Task instructions
Show every line of the items below that contains the string "Trade". Case counts, so match only that exact capitalization.

──────── Records

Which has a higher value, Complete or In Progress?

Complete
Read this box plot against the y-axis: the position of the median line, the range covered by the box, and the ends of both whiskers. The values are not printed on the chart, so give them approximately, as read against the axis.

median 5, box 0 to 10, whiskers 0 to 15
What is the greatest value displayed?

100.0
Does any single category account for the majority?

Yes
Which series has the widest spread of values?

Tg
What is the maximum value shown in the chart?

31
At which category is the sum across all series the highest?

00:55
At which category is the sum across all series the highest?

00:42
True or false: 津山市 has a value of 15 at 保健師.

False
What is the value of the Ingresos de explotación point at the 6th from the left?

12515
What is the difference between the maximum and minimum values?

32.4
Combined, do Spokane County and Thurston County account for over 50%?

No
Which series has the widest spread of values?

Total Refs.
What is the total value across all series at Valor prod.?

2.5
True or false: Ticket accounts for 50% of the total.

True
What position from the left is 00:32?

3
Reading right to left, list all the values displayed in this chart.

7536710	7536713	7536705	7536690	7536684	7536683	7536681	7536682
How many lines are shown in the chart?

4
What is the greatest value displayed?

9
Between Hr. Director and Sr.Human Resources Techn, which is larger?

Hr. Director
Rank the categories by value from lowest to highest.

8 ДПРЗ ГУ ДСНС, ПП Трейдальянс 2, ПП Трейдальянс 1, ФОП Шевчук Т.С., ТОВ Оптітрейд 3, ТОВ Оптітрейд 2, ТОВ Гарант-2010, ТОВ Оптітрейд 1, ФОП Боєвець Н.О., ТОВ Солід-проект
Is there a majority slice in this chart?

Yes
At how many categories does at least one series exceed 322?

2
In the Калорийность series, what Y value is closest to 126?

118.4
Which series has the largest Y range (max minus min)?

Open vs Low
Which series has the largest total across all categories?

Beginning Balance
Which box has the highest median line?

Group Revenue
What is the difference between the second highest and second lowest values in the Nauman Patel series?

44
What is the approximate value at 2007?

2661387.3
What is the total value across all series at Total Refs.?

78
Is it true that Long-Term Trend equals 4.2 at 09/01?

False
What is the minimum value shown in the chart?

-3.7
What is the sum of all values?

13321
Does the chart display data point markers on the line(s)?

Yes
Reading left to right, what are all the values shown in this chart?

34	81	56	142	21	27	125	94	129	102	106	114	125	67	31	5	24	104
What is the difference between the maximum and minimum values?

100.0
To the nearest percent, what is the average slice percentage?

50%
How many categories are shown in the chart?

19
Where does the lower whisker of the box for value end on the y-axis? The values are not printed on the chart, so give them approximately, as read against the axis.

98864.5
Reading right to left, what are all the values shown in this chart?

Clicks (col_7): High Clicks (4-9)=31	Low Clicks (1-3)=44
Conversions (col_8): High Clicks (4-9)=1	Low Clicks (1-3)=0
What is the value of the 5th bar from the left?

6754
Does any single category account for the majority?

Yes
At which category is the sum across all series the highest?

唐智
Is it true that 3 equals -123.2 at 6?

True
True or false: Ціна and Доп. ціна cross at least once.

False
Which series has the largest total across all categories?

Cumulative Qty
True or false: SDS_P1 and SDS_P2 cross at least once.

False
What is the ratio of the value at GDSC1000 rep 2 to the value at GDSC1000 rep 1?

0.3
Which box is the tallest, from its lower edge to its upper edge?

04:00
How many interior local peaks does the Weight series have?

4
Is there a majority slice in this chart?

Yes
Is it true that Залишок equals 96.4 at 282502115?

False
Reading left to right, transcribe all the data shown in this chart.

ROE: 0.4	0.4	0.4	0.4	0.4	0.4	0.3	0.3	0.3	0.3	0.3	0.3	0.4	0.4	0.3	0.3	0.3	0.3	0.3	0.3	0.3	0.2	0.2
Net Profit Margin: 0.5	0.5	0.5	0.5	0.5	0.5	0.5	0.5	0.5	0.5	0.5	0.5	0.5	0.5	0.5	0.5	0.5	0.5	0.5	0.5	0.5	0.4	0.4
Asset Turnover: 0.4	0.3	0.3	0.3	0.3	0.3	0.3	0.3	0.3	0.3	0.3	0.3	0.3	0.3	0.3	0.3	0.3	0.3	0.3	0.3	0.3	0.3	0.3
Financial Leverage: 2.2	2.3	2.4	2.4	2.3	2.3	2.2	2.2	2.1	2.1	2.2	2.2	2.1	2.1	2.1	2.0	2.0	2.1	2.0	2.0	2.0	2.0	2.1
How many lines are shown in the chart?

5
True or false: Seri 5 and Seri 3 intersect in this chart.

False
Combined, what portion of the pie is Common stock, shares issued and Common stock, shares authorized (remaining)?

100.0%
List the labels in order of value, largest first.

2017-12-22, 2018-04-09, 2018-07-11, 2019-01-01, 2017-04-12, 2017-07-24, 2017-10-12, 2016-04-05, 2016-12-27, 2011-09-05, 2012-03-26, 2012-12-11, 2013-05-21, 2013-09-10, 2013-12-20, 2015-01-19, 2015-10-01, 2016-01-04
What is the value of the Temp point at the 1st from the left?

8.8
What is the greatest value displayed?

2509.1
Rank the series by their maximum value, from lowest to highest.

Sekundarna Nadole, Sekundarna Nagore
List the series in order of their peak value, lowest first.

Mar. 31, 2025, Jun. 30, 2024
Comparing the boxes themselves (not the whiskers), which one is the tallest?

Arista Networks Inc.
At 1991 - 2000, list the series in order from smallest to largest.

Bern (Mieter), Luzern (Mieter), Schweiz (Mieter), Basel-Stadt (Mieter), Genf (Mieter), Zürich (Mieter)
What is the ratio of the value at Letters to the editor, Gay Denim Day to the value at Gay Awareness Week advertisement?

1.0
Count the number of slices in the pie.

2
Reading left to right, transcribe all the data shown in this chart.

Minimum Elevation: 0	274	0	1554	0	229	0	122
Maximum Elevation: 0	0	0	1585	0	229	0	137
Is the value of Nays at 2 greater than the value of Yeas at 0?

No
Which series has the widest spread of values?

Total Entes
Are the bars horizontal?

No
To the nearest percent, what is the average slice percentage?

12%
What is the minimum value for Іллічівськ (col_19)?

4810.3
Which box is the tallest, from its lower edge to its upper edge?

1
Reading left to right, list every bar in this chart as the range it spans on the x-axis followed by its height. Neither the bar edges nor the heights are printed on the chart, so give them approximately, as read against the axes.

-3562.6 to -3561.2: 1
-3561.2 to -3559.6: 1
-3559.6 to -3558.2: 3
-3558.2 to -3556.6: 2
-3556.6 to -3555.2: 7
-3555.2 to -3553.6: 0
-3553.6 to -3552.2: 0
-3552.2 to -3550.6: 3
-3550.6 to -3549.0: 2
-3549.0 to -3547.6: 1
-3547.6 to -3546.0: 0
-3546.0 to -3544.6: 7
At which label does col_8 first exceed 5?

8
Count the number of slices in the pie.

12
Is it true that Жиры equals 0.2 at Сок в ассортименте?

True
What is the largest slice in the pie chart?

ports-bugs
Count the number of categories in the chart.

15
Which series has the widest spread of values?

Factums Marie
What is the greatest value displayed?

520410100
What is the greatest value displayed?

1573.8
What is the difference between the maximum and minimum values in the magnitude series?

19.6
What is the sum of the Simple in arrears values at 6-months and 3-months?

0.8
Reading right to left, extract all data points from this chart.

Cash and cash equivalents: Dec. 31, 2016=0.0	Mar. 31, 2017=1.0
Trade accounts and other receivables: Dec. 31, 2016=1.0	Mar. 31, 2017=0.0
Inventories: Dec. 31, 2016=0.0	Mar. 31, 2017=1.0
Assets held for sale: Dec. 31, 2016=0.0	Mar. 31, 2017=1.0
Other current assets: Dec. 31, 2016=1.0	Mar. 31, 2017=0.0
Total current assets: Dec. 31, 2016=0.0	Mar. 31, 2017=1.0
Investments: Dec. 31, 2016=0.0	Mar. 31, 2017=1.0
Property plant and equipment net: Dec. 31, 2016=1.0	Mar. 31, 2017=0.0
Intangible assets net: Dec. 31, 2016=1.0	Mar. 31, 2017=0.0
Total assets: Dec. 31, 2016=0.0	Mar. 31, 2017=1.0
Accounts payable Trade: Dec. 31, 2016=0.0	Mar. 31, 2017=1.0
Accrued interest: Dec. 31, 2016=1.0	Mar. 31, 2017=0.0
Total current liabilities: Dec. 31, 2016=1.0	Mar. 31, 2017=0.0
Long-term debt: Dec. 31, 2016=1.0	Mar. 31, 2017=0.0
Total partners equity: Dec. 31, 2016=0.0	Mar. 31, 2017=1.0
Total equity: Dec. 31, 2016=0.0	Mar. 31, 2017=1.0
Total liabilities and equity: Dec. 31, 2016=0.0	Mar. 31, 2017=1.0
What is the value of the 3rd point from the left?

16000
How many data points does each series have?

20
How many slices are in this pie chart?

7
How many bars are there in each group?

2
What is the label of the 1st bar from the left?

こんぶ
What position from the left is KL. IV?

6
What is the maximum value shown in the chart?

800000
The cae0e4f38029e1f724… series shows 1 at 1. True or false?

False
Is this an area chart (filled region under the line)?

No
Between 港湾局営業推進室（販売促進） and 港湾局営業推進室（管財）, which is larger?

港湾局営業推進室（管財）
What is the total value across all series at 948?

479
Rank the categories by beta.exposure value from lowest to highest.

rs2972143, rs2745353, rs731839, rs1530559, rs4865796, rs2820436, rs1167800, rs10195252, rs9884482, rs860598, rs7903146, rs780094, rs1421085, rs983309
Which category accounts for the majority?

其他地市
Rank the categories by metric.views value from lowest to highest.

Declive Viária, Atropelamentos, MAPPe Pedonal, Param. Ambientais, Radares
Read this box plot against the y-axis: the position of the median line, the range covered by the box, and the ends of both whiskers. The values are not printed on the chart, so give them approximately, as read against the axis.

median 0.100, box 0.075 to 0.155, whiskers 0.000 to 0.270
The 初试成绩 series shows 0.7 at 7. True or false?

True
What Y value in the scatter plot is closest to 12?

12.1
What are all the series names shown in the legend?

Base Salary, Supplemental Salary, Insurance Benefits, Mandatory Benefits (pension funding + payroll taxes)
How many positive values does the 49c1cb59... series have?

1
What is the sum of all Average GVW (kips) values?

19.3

────────────────

Task output
Trade accounts and other receivables: Dec. 31, 2016=1.0	Mar. 31, 2017=0.0
Accounts payable Trade: Dec. 31, 2016=0.0	Mar. 31, 2017=1.0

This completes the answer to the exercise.